> _EXTRACT TO READ_
# Natural Language Processing in Python

 * Outline:
     * general introduction
     * problem definition
     * hands-on dem


## What is Natural Language Processing (NLP)

 * automatized processing of large amount of textual data, that would be impossible for human beiing
 * common applications:
     * sentiment analysis
     * text summarization
     * predictions
     * human language modelling
     * ...

## Overview of steps
    
### Data preparation - preprocessing 

* bringing text into analyzable form
* lowercasing
* stemming
* lemmatization
* cleaning data (stop-word removal, noise removal)
* normalization

### Apply data analysis techniques on preprocessed data

* **Bag-of-words, TF-IDF** (scikit-learn)
* n-gram,skip-gram techniques for context evaluation
* word embeddings (Gensim, Word2Vec)
* deep-learning RNNs

* apply KISS principle
    * deciding on the technique depends on what problem you are solving
    * different data and task, may require different subset of preprocessing steps
    * deep learning may be an overkill

## Data preprocessing


### Lowercasing

* simple, but important
* if keeping case is not important for your task, make sure all words are lowercase

In [3]:
texts=["CANADA","Canada","canadA","canada"] # different words from text processor perspective
lower_words=[word.lower() for word in texts]
lower_words

['canada', 'canada', 'canada', 'canada']

### Stemming

 * bringing words to their 'root' form, or rather canonical form of the original word
 * chopping off the ends of words
 * helps with sparsity issues, standardizing vocabulary
 * especially search applications
 * different algorithms
     * English: [Porters Algorithm](https://tartarus.org/martin/PorterStemmer/)

> _INSTRUCTIONS_
(a) In one to three sentences, explain why the notes on natural language processing recommend lowercasing all words when case does not matter for the task.
(b) According to the notes on natural language processing, which algorithm is given for stemming English?
Rely only on the notes on natural language processing in Python when answering.

> _DATA ROWS_
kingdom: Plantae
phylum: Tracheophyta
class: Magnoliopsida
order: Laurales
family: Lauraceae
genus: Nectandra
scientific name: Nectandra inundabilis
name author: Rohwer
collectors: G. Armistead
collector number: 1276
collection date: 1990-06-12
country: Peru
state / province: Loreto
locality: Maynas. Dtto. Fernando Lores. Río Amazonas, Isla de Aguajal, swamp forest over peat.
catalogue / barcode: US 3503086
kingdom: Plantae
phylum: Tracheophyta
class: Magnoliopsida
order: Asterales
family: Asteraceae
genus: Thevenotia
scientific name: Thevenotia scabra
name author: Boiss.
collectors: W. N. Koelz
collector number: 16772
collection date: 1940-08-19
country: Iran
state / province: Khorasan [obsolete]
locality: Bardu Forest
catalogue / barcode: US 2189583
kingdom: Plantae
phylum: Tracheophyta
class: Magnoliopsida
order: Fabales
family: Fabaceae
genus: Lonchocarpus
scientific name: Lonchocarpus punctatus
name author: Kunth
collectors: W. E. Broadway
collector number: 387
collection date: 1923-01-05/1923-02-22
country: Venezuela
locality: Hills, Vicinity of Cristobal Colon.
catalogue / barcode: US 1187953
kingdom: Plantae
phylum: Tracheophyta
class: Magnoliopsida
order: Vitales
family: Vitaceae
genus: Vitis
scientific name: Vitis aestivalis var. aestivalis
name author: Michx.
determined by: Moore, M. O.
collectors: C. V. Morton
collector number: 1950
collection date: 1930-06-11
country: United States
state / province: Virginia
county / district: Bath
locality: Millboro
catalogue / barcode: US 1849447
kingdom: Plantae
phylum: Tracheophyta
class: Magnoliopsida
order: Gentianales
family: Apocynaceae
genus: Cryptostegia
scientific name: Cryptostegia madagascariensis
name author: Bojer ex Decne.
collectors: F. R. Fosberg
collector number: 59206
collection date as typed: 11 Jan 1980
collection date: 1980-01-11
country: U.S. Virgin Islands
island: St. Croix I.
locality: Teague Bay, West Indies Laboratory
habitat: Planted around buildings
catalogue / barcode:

> _SOLUTIONS_
(a) From a text processor's perspective, versions of a word that differ only in case, such as "CANADA," "Canada," "canadA," and "canada," count as different words. Lowercasing turns them all into "canada," so they are treated as one word.

(b) Porter's Algorithm.